Supplied passage:
[Start of section]

# Introduction
The following Python script is designed to extract textual data from a list of URLs
given in an Excel file ("Input.xlsx")
and perform various text analysis tasks to compute a range of variables.
The code uses libraries such as pandas, requests, BeautifulSoup, TextBlob, and syllables to achieve this objective.

# Import Libraries 

In [5]:
import pandas as pd
import requests
from bs4 import BeautifulSoup
from textblob import TextBlob
import syllables


# Step 1: Read the Input Data

In [6]:
input_data = pd.read_excel("Input.xlsx")

# note:
The script begins by loading the input data from an Excel file ("Input.xlsx") using the pandas library. 
The input data is assumed to contain URLs and corresponding URL_ID values.

[End of section]

Exercise data:
[Start of section]

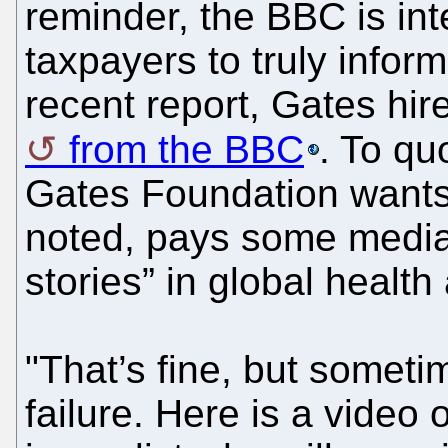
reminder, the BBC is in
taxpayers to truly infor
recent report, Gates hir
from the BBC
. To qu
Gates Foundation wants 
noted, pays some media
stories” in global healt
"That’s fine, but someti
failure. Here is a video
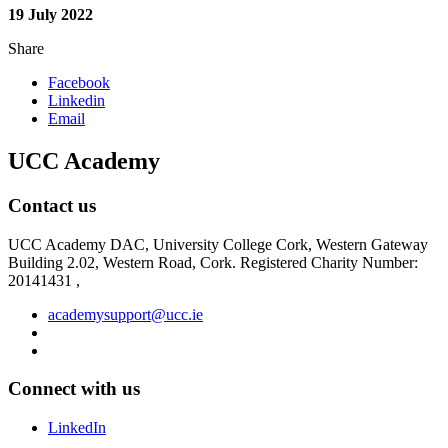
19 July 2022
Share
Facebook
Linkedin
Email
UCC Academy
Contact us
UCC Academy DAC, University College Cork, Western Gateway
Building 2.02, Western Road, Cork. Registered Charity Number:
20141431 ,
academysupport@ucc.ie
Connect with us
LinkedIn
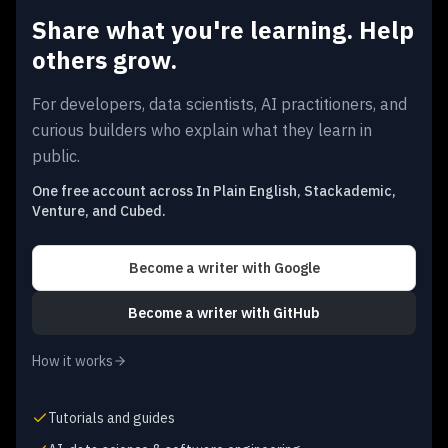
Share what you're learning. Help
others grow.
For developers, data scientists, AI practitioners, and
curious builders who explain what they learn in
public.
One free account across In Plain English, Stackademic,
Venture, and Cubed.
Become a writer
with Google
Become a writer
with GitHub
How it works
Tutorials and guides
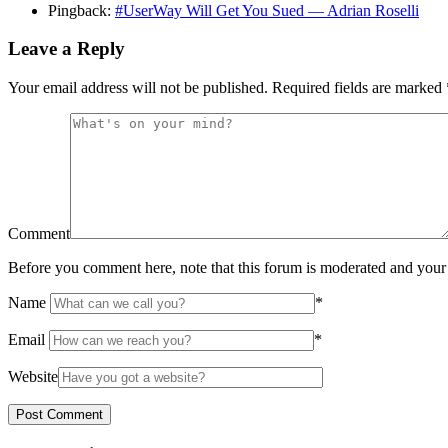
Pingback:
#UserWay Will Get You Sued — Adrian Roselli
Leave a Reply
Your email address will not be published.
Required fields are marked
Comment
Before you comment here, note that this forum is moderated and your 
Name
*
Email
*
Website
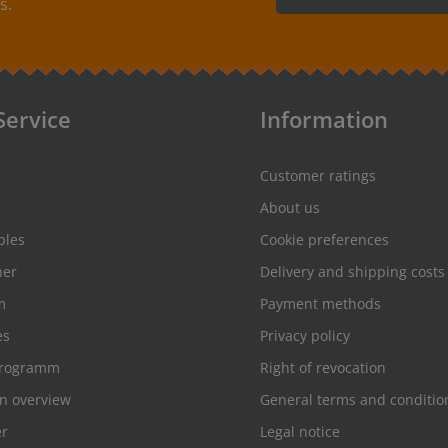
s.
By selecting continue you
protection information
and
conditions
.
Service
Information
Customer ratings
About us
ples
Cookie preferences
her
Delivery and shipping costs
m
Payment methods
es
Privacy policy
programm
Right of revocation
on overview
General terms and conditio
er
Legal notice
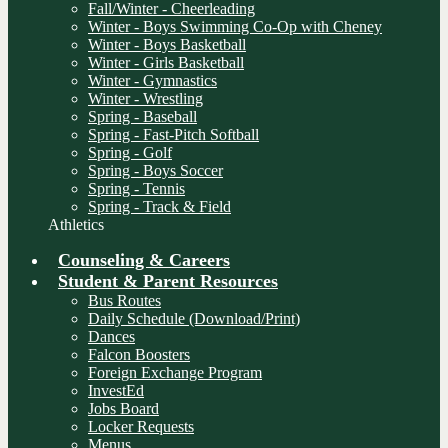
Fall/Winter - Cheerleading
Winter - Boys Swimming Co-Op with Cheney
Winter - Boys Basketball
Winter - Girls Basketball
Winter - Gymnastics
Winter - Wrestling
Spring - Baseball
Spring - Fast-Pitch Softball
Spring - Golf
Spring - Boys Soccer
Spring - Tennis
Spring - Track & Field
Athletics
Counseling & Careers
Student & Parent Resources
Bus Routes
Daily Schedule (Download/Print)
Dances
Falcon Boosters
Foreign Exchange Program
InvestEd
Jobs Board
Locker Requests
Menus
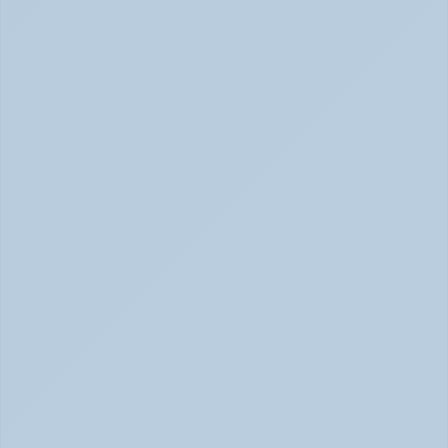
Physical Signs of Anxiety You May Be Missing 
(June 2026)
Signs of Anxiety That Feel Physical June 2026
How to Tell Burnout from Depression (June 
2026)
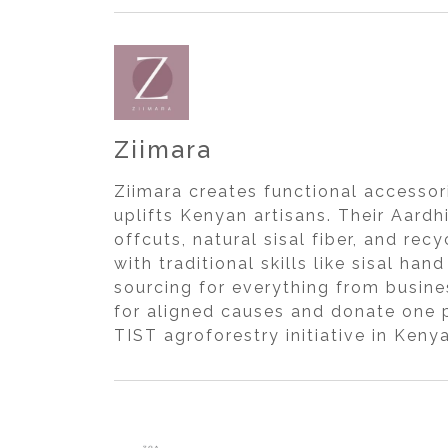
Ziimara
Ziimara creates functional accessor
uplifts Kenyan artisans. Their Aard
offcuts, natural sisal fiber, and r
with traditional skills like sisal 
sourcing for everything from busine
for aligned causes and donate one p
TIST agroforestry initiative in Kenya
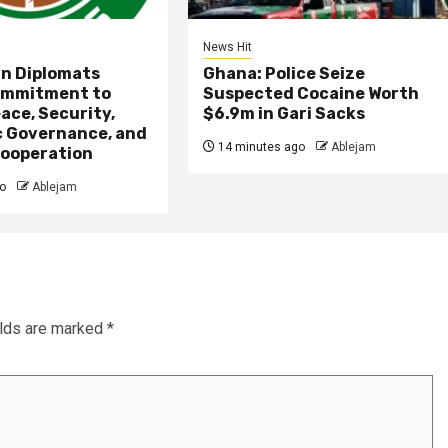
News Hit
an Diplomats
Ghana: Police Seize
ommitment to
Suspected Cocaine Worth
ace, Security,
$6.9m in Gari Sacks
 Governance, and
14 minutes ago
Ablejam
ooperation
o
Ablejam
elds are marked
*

[End of section]

Study questions:
1/ In the Python text-analysis notebook, explain in one to three sentences why the script's first step is reading "Input.xlsx".
2/ Continue the Python text-analysis notebook from its last sentence, keeping it separate from the entries.

Task results:
1/ The script extracts textual data from a list of URLs, and those URLs are given in the Excel file "Input.xlsx". It therefore begins by loading that file with the pandas library. The file is assumed to contain the URLs and their corresponding URL_ID values.

2/
# Initialize an empty list to store the output data



In [33]:
output_data = []

# Step 2: Data Extraction and Analysis

In [8]:
for index, row in input_data.iterrows():
    url_id = row['URL_ID']
    url = row['URL']


# Send an HTTP request to fetch the webpage content

In [13]:
import requests
from bs4 import BeautifulSoup

response = requests.get(url)
if response.status_code == 200:
    # Parse the HTML content
    soup = BeautifulSoup(response.text, 'html.parser')

 # Extract article title and text

In [16]:
title = soup.find('title').get_text()
article_text = " ".join([p.get_text() for p in soup.find_all('p')])


 # Perform NLP analysis using TextBlob


In [18]:
blob = TextBlob(article_text)
positive_score = blob.sentiment.polarity
negative_score = blob.sentiment.subjectivity
polarity_score = blob.sentiment.polarity
subjectivity_score = blob.sentiment.subjectivity


# Calculate other variables as needed

In [20]:
sentences = blob.sentences
avg_sentence_length = sum(len(sentence.split()) for sentence in sentences) / len(sentences)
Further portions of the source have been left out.